Patty Jenkins, então debutando como diretora de longas-metragens e também assinando o roteiro, realiza um trabalho bastante singular. Tem a coragem de explorar um clima denso, uma realidade suja, características adoradas por produções independentes e de baixo orçamento, mas ao conseguir ter no elenco Ricci e, principalmente, Theron, arriscando-se em um personagem que possivelmente surge apenas uma única vez na carreira de uma atriz, a cineasta consegue dar certo toque hollywoodiano à produção. Ainda assim, Monster - Desejo Assassino encontrou espaço apenas no circuito alternativo de exibição e raramente é exibido na TV. De fato, é uma obra que para apreciar é preciso estar com o espírito e o psicológico preparados. Por outro lado, Jenkins exagera ao colocar a criminosa na posição de vítima de sua condição social e traumas do passado, o que acaba romantizando demais sua trajetória, fator que ajuda a colocar o espectador, senão a favor de Wuornos, ao menos a sentir compaixão. A cineasta conta a história sob o ponto de vista da protagonista, assim a todo instante tenta justificar as suas atitudes, mas o roteiro deixa de lado vários fatos decisivos para  compor tal perfil psicopata. Ignora-se, por exemplo, que ela já foi casada e chegou a ser presa por espancar o marido que sequer é citado na trama. Mãe de duas crianças, tal fato é jogado na narrativa de forma que toda vez que as menciona parece um truque para amolecer o coração de seus clientes. 

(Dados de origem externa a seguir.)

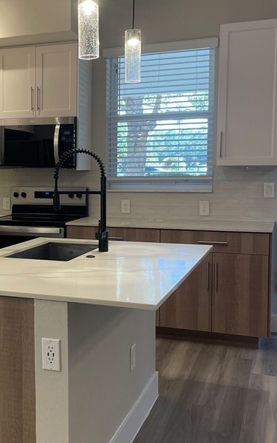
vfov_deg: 42.6
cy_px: 216
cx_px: 30
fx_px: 568
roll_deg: +0.4
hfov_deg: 26.5
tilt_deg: -6.2
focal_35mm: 47
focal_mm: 4.2
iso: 64
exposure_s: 1/60
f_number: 1.6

A própria relação homossexual retratada não parece tão doentia quanto realmente foi. Selby tem um perfil extremamente complexo, mas temos um acesso restrito a sua personalidade. Mimada e comodista, pode não ficar claro que de certa forma a garota estimula a companheira a se embrenhar cada vez mais no mundo da prostituição a ponto de se fazer de cega para os crimes que tem por finalidade lhe oferecer um pouco de conforto. Wuornos, por sua vez, em nenhum momento deixa latente estar apaixonada de verdade. Ela fica dependente do carinho que recebia da namorada, já que nunca recebera de outro alguém, mas aos poucos tal sentimento vai minguando até a criminosa ter seu triste destino traçado com a ajuda de Selby que testemunha a favor das acusações que levam a criminosa a ser executada em 09 de outubro de 2002. Um ano antes, prevendo o desfecho desta história, já circulava a ideia de levar a triste sina de Wuornos para os cinemas acentuando a crueldade que marcou a breve vida da prostituta que, ao entendimento de Jerkins, só desejava ser feliz.